We investigated the biologic behavior of gastric phenotype carcinoma of the stomach, especially in association with degradation of the extracellular matrix. One hundred fourteen lesions of intramucosal gastric carcinoma (IMGC) of differentiated type were studied. IMGCs were classified into 4 phenotypic categories--complete intestinal type (C type), incomplete intestinal type (I type), gastric type (G type), and unclassified type--through a combination of the expression of CD10, MUC2, HGM, and Con A. The expression of MMP-2, MMP-9, TIMP-2, and type IV collagen was investigated by immunohistochemical staining. The incidence of C-type IMGC, I-type IMGC, and G-type IMGC was 7.9%, 55.3%, and 36.8%, respectively.

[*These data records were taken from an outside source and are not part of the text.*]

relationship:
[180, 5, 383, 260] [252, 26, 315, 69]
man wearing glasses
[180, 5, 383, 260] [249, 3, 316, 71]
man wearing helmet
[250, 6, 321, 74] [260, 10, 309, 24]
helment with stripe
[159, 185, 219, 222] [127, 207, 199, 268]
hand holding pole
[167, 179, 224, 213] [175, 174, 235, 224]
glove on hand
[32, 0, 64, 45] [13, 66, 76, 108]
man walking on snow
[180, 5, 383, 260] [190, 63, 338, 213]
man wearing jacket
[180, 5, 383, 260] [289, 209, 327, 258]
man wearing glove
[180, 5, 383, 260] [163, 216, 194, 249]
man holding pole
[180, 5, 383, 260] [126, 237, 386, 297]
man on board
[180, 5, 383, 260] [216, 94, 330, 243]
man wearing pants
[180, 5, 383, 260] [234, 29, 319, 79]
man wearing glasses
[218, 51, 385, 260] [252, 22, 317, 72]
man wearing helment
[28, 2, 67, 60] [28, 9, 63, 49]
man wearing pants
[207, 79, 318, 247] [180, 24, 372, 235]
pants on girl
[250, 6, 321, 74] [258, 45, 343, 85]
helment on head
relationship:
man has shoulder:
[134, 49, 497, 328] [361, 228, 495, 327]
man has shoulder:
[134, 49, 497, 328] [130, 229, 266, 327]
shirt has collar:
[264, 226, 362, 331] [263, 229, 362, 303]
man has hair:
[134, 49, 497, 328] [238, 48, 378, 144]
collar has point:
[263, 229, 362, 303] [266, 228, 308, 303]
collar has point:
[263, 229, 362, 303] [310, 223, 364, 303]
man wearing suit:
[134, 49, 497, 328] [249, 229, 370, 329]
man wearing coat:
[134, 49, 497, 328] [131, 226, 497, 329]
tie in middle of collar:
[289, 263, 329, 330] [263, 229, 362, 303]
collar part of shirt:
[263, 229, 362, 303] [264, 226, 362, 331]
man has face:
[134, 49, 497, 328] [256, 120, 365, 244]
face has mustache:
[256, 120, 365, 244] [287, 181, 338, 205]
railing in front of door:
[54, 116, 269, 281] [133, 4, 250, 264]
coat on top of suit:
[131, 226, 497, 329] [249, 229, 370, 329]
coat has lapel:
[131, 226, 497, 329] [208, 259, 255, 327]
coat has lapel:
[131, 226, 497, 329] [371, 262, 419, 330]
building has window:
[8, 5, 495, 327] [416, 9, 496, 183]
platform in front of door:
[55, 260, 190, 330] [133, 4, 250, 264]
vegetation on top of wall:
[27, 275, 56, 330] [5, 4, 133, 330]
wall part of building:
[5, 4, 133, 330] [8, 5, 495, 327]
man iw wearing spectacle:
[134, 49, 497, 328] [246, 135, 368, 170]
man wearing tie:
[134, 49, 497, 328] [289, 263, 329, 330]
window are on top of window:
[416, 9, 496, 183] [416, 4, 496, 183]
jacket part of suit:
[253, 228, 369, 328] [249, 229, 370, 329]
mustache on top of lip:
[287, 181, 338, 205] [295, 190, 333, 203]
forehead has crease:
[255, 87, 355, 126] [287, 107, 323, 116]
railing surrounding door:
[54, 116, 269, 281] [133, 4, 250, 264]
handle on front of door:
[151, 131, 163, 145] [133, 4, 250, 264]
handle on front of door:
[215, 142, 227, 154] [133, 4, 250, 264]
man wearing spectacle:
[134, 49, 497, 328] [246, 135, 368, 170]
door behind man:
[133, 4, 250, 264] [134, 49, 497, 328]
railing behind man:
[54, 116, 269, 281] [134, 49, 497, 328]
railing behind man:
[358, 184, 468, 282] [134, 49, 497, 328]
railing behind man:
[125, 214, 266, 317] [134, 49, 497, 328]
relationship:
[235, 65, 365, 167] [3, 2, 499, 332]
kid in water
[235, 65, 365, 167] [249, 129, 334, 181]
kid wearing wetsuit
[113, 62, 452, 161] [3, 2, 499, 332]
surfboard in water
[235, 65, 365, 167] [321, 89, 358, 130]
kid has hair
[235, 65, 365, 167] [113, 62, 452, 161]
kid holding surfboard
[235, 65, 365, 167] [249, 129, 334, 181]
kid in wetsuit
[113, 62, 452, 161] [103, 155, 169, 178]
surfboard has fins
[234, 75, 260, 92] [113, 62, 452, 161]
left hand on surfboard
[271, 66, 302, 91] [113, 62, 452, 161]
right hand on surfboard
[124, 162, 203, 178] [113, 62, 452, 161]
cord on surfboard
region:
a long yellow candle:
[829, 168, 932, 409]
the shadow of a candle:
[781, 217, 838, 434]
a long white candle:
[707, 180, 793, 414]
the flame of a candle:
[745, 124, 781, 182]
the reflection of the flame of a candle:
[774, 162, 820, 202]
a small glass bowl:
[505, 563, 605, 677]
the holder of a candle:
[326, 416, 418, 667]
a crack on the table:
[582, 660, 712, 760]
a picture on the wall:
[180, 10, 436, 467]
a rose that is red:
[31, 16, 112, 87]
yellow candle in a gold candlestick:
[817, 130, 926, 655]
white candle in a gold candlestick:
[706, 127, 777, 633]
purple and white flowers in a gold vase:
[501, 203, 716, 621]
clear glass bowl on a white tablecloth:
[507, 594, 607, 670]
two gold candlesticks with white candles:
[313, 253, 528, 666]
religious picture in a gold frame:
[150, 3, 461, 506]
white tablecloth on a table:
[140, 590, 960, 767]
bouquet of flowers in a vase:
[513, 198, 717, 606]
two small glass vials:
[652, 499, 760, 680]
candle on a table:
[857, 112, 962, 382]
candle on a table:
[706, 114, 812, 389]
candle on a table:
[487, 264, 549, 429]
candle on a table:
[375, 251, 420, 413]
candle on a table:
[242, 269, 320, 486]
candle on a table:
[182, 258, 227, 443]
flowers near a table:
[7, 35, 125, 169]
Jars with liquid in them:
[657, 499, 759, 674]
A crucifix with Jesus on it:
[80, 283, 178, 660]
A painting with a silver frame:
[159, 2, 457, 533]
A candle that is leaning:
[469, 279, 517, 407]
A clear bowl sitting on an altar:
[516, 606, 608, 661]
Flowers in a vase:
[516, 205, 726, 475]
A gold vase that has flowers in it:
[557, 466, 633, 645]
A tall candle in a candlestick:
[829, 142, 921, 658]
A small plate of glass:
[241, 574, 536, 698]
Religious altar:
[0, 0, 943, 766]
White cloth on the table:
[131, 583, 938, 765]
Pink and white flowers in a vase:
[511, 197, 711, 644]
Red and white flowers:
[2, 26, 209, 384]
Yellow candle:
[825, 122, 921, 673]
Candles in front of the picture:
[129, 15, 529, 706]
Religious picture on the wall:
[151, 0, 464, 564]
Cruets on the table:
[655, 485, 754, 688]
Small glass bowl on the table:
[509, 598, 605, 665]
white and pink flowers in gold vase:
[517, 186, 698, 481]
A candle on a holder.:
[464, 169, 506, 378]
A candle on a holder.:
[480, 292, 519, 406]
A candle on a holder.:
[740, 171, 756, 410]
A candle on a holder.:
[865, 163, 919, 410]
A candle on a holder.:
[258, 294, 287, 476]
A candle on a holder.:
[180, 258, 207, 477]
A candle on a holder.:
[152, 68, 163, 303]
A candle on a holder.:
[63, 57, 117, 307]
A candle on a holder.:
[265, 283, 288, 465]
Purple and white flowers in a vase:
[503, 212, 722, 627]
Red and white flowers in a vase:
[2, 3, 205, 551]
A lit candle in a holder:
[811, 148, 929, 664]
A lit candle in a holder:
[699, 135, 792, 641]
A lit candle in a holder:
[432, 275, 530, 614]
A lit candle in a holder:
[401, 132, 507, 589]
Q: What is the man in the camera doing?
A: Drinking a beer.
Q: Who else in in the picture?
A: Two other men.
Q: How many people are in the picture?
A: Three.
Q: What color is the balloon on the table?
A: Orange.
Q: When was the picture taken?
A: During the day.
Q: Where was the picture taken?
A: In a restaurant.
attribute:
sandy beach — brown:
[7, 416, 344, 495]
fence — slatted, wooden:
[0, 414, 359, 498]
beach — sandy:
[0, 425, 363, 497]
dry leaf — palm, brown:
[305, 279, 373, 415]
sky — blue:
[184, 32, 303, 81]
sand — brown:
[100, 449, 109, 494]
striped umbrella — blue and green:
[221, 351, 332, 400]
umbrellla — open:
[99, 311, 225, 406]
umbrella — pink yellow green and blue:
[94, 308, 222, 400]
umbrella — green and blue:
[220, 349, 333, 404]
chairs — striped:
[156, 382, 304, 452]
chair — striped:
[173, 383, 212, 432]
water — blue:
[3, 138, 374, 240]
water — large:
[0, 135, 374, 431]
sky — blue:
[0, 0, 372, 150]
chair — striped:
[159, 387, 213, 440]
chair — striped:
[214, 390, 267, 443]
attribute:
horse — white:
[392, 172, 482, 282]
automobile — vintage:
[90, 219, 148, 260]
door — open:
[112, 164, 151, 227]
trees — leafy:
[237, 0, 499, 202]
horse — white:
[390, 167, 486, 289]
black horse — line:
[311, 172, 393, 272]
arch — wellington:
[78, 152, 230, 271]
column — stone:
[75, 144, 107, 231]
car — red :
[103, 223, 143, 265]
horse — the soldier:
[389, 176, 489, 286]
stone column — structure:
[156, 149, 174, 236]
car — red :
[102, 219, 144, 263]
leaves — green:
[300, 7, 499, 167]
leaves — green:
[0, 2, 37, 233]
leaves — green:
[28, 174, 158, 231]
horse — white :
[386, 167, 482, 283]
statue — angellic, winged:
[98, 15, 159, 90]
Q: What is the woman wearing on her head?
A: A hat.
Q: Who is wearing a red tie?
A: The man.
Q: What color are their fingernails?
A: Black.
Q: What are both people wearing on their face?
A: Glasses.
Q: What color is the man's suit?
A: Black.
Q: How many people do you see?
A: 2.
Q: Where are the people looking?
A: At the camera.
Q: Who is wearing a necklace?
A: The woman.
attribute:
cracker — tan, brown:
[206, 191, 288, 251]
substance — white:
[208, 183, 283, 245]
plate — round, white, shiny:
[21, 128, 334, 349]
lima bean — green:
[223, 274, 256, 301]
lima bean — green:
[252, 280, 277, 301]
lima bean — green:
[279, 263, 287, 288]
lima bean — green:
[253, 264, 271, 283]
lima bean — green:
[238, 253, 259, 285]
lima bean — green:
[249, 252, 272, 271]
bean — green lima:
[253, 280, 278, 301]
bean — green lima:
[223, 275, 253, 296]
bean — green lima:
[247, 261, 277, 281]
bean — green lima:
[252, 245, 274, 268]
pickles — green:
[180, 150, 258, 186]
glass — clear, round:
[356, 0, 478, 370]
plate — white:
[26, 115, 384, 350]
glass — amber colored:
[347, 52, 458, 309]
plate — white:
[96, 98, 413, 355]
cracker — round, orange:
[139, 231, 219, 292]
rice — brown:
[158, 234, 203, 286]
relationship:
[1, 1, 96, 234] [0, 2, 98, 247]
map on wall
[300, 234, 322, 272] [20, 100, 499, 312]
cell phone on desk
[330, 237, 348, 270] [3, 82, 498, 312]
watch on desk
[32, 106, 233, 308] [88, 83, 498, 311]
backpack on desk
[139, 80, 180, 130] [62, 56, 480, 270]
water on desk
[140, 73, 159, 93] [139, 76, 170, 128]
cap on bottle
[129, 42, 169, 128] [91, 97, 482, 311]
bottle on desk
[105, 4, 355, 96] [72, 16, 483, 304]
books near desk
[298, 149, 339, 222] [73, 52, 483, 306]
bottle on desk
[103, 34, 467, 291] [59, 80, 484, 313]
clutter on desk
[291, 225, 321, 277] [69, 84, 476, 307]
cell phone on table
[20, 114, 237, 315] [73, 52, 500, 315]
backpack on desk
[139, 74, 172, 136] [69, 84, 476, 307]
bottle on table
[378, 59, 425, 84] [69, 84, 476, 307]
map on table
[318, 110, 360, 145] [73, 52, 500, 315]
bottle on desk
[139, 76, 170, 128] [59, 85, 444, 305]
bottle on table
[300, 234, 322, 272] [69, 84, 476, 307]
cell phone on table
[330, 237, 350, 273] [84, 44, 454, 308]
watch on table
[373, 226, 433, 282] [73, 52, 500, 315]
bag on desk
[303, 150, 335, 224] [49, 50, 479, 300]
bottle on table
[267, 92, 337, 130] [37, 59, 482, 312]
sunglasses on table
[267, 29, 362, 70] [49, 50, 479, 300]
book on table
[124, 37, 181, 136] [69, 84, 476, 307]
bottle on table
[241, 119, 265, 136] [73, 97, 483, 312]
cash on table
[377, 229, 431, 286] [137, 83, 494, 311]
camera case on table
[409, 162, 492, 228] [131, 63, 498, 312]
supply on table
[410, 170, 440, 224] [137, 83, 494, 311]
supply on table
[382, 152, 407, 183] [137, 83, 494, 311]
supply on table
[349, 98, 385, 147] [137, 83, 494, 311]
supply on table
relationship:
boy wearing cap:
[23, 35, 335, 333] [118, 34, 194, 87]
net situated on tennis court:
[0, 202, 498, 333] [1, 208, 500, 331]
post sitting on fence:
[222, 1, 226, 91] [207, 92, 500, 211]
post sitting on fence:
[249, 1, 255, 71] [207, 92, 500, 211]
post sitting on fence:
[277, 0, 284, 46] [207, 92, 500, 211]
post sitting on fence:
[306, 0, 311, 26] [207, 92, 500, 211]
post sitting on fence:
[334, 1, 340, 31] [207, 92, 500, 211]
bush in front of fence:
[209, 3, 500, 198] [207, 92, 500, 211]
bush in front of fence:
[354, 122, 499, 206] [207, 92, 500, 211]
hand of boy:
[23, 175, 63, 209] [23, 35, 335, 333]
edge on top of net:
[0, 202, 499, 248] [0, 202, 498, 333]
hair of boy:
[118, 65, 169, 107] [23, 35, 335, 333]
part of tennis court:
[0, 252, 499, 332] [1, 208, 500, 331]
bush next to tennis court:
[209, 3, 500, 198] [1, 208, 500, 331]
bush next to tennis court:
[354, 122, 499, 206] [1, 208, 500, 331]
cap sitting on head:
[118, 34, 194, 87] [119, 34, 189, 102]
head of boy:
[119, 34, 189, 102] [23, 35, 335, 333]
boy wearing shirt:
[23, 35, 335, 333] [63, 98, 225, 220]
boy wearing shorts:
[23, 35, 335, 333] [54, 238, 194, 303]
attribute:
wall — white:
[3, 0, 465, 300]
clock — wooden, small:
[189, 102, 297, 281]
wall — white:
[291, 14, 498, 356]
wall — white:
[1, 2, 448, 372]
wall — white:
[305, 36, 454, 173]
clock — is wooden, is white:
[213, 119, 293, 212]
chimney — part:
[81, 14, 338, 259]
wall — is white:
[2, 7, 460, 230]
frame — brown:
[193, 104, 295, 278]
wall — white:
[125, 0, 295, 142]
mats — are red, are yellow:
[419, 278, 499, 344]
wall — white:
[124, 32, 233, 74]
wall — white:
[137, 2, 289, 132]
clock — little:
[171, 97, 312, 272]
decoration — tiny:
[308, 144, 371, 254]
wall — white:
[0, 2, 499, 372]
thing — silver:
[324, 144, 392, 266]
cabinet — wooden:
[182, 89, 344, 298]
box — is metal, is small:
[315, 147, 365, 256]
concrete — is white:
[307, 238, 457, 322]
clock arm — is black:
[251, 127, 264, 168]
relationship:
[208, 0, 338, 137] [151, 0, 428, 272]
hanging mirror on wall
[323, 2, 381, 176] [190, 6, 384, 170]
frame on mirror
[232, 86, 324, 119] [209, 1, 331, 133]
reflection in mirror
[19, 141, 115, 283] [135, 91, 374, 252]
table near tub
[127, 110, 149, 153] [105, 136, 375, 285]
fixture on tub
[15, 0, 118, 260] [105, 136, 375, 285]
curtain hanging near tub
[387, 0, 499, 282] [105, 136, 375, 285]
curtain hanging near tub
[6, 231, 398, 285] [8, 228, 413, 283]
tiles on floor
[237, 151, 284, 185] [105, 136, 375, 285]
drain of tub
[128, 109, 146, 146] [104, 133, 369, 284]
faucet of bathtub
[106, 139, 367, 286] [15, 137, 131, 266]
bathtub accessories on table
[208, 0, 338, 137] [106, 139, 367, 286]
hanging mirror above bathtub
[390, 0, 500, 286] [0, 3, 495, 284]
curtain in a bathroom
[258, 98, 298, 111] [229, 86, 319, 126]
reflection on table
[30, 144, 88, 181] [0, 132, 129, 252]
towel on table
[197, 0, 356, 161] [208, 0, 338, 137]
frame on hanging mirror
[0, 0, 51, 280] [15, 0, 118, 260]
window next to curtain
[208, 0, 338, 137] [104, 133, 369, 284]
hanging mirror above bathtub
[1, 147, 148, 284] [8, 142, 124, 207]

The incidence of positive MMP-9 expression in G-type IMGCs (57%) was significantly higher than that in C-type IMGCs (11%) or I-type IMGCs (35%) (P < .01). There was no significant correlation between phenotypes and expression of MMP-2, TIMP-2, or type IV collagen. There was a reverse correlation between the expression of type IV collagen and the expression of type IV collagenase (P < .001). In conclusion, gastric phenotype carcinomas have been shown to be highly invasive and metastatic, However, although they can potentially degrade the extracellular matrix via overexpression of MMPs compared with intestinal phenotype carcinoma, our data show no statistically significant separation of subtypes of intramucosal gastric cancer based on gross classification, histologic type, lymphatic or venous invasion, or lymph node metastases.